Saved entries:

=-=-=

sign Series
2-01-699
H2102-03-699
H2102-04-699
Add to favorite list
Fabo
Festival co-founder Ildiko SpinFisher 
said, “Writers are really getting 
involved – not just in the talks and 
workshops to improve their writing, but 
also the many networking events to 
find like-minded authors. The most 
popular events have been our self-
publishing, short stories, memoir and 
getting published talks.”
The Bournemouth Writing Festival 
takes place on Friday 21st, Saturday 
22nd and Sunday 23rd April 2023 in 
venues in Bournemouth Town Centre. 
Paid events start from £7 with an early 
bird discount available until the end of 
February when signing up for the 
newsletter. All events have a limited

=-=-=

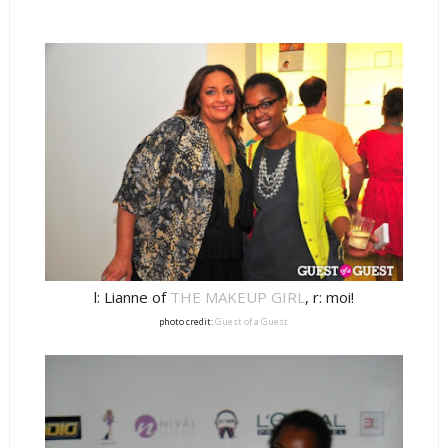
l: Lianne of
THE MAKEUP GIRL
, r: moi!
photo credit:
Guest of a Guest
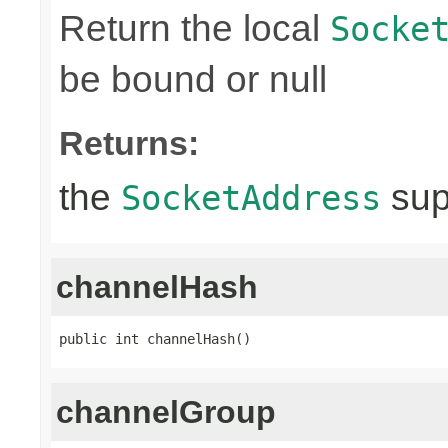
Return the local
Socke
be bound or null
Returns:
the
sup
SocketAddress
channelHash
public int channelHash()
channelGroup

=-=-=

Here the output must be the lines above from the line with "find like-minded authors. The most" to the line with "February when signing up for the", both included, duplicated word for word and nothing else.

find like-minded authors. The most 
popular events have been our self-
publishing, short stories, memoir and 
getting published talks.”
The Bournemouth Writing Festival 
takes place on Friday 21st, Saturday 
22nd and Sunday 23rd April 2023 in 
venues in Bournemouth Town Centre. 
Paid events start from £7 with an early 
bird discount available until the end of 
February when signing up for the 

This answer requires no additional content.